It has been estimated that between 25-50 percent of the total cost and time in system development may be spent on software testing and debugging [4, 18], and as much as 95 percent of the time spent on debugging may again be spent on fault-location [11]. Thus it is important to automate and speed up the process of locating where an error occurs in the code.

For this purpose programmers apply debugging tools such as dbx, gdb and other vendor-specific programs . These tools let the programmer keep track of the state of the program and the values of certain variables while stepping through the execution of a program. The debugging process can be time consuming since the programmer must inspect values manually to determine when an error occurs.

In order to automate the process most debuggers can set conditional breakpoints (watch-points). In this way the debugger stops only when some condition is evaluated to true. For example, one might know the expected range of a variable. However, if the computation is ``almost'' correct such information will be of little help in determining where the error occurs.

Program slicing [1, 13, 16] is a way of determining which lines of code affect a certain variable. Thus if one knows that a certain variable is incorrect this method gives an overview of the other variables that affect it.

One must, however, know in which variables the error occurs and also when it occurs. An incorrect end result is incorrect might be the result of a long chain of events in the program. For this reason execution backtracking [1] has been suggested. This method lets the user backtrack through the execution of the program recreating the different states of the execution. For memory intensive programs with long execution times this is not a practical procedure as it would require storing vast amount of data. A limited time window in which one can backtrack will save memory but might not be sufficient to backtrack to where the error originates. Moreover, this process still requires the user to inspect the program manually .

The motivation for the current work came from debugging large time-stepped simulation codes. Examples of such codes are fluid dynamics computations, oil reservoir modeling, weather forecasting, etc. These codes have in common that they try to simulate the behavior of a complex system over time. The simulation is broken down into shorter time steps on which the model is able to predict the outcome within reasonable accuracy. Such simulations tend to be computationally intensive and may run for hours and even for several days. These codes also tend to be very large involving up to several hundred thousands of code lines.

If an error should occur in such a program the task of locating it might be very difficult and time-consuming. This is especially true for large codes and if the error only occurs in long test runs.

The development of large numerical codes is usually carried out in an incremental fashion and over a long period of time. Thus it is not unlikely that if parts of the code is changed and an error occurs one would have two versions of the program, one giving the correct answer and a new version giving the wrong one. In this setting it can be argued that the programmer has sufficient knowledge of what has been changed in the program in order to locate the error. But adding new features and capabilities to a program might initiate an error in the old parts of the code that had already been tested. Moreover, if the error only occurs for specific data sets the code might have continued developing for some time before one realizes that it contains an error.

We present a framework called comparative debugging that automates this particular debugging situation. In this framework the programmer runs the old and the new versions of the program simultaneously, while monitoring the values of a set of selected variables.

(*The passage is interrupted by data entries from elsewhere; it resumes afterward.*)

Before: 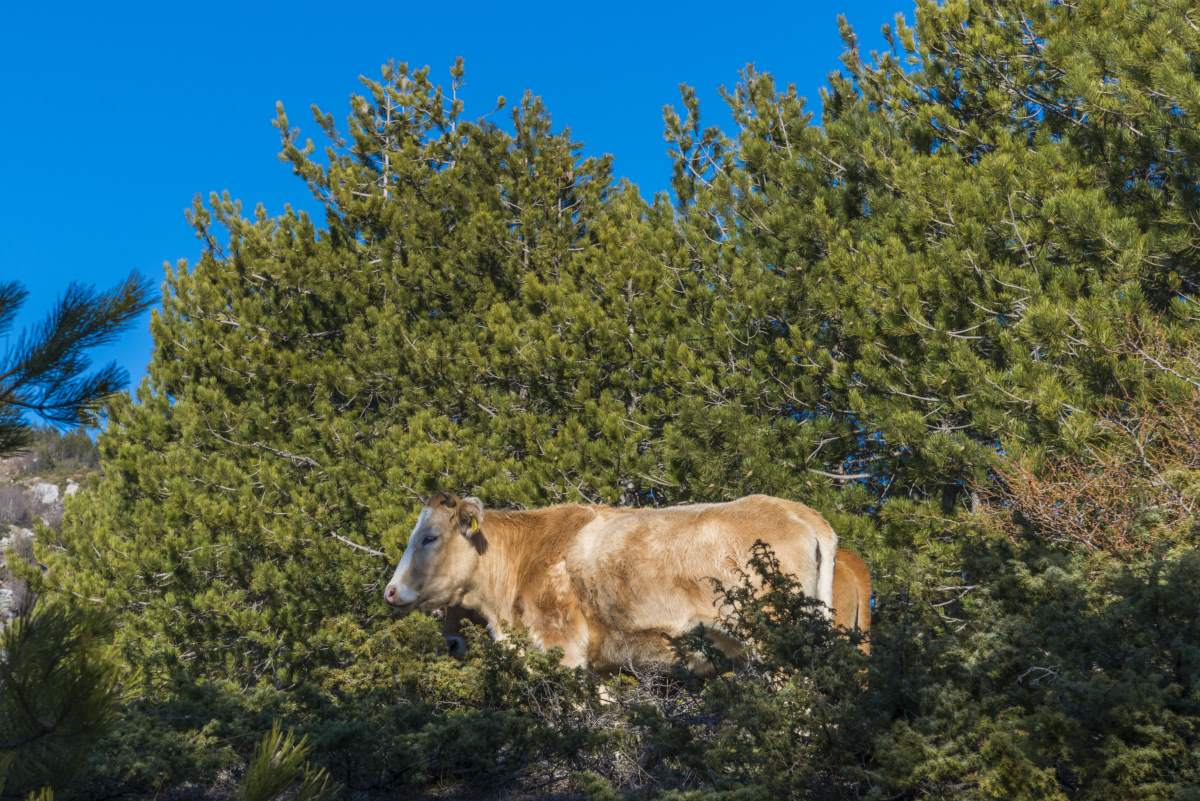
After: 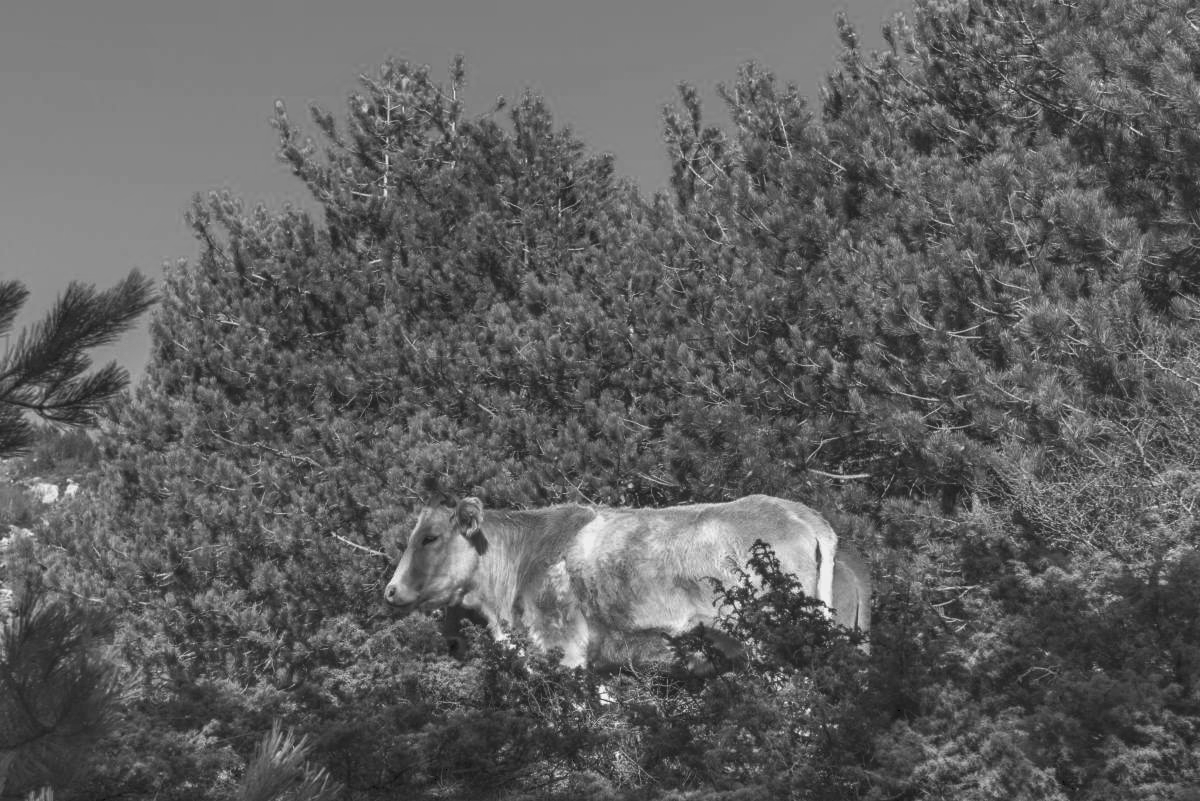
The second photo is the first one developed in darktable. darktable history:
shadows and highlights: shadows 60, soften with gaussian
tone curve: curves: ch0 [(0, 0.081) (0.483, 0.453) (0.881, 0.992)]
monochrome: a 14.95, b -89.96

If the values of any variable differs between the two programs the programmer is automatically notified. This will direct the programmer to the first instance where an error occurs.

We believe this to be a novel approach to automating and thus speeding up the debugging process that can easily be incorporated into existing debugging tools. In order to illustrate this we present a prototype tool called the Wizard that realizes the presented methods.

Aside from speeding up the debugging process the Wizard can also be used to verify that two programs reach the same answer through the same set of computations.

The paper is organized as follows. In Section 2 we set up the the theoretical framework for comparative debugging. In Section 3 we point to some applications where this might be of use. The Wizard itself is presented in Section 4 before we conclude in Section 5.